Drakon überraschte sie mit einem Lächeln, doch dann erkannte sie, dass es mehr wie das Zähnefletschen eines Wolfs aussah, das mit Humor gar nichts zu tun hatte. »Rufen wir Boyens und sagen wir ihm, dass er sich mit uns verbünden soll, wenn er ein Held sein will.«

»Und wenn er gar kein Held sein will? Wenn er lieber die Flucht ergreift, weil er nicht hier sterben will?«

»Die Enigmas werden uns abschlachten«, stellte Drakon fest, dann hob er beiläufig die Schultern. »Bei diesem Kräfteverhältnis werden wir sowieso alle sterben, völlig ohne Rücksicht darauf, was Boyens macht. Aber wenn er uns hilft, könnten wir noch etwas Zeit gewinnen.«

»Und was sollen wir damit anfangen?«, gab sie zurück. »Oder erwarten Sie, dass uns irgendwer helfen wird?«

»Ich weiß nicht«, räumte er ein. »Vielleicht taucht ja in letzter Sekunde Ihr Ritter in strahlender Rüstung auf, um uns zu retten.«

»Ich habe keine Ritter, General Drakon.
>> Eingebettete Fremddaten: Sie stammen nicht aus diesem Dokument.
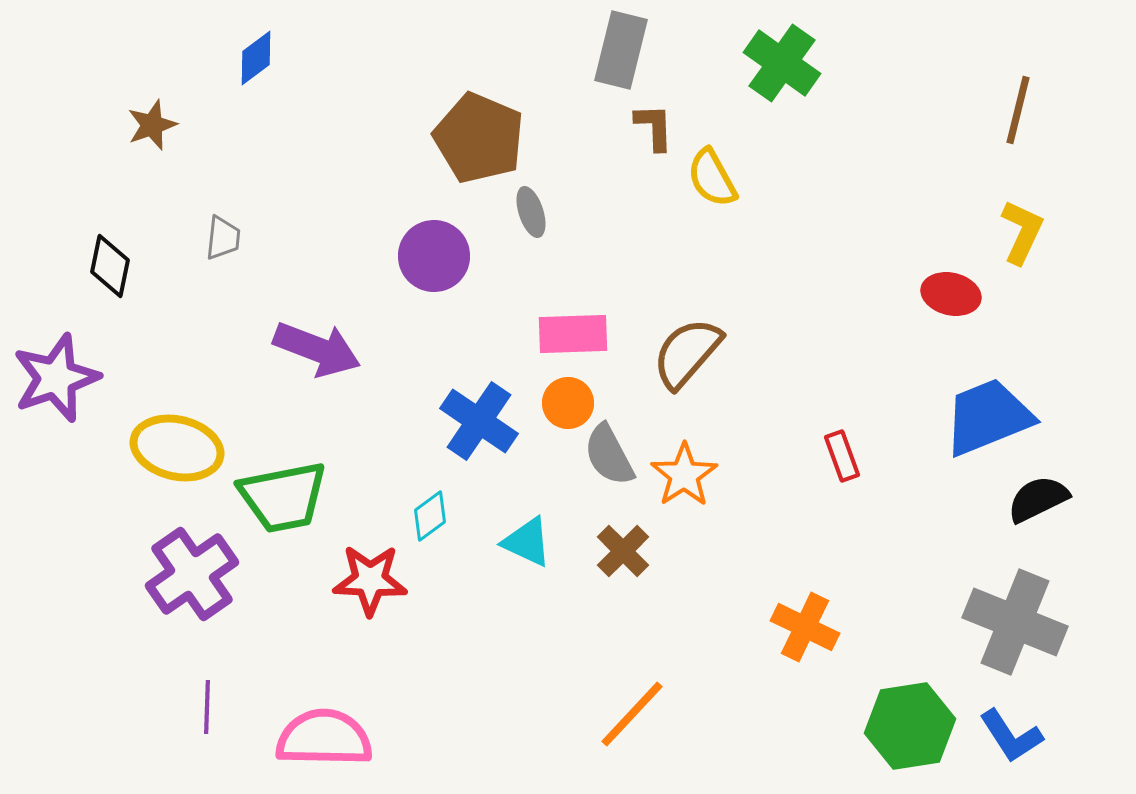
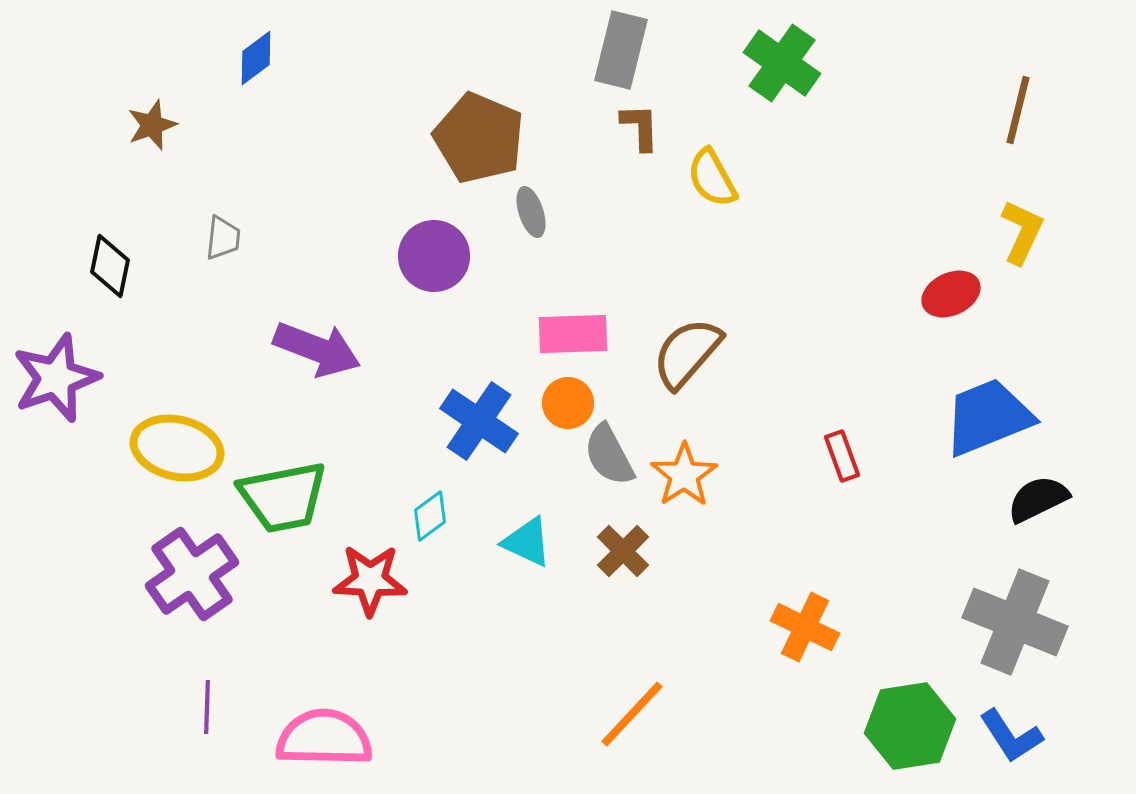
brown L-shape: moved 14 px left
red ellipse: rotated 38 degrees counterclockwise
Eine kluge Frau verlässt sich nie darauf, dass jemand kommt, um sie zu retten.«

»Und worauf verlässt sie sich stattdessen?«, hakte Drakon nach, der das Display betrachtete, als würde er soeben die wenigen Optionen durchrechnen, die ihnen zur Verfügung standen.

Auch Iceni hatte ihren Blick auf die im Angriffsflug befindlichen Enigma-Schiffe gerichtet, denen sich nur die eben erst eingetroffene Syndikat-Flotte sowie die viel zu kleine eigene Flotte entgegenstellen konnten. »Sie verlässt sich auf ihre eigene Urteilsfähigkeit, um herauszufinden, wem sie wirklich vertrauen kann, General Drakon.«

Er lachte zynisch auf. »Und warum sind Sie dann immer noch hier bei mir?«

»Warum haben Sie nicht längst Ihre Waffe auf mich gerichtet?«

Diesmal grinste er sie amüsiert an. »Weil ich nie ein richtig guter CEO gewesen bin. Rufen Sie schon mal Boyens, während ich die Bodenstreitkräfte in Alarmbereitschaft versetze.«

Vielleicht habe ich ja einen Ritter, überlegte Iceni. Keinen Ritter in strahlender Rüstung, sondern einen aus Dunkelheit und Schatten. Aber vielleicht ist ja auch nur die Rüstung angelaufen. Vielleicht steckt unter dieser Rüstung jemand, der immer noch fähig ist, etwas zu tun, was ihm nicht nur persönliche Vorteile einbringt. Jemand, der – so wie er es mir einmal sagte – wirklich etwas haben will, für das es sich zu sterben lohnt. Oder ist er unter der Rüstung auch mit Makeln behaftet und sieht bloß ein, dass unsere minimalen Chancen restlos schwinden, wenn wir uns gegeneinander wenden, anstatt uns gemeinsam den Enigmas in den Weg zu stellen?

Sie sagte weiter nichts zu Drakon, sondern nahm Kontakt mit der Syndikat-Flotte auf, um ihr ein Angebot zu machen, das sie hoffentlich nicht ablehnen würde.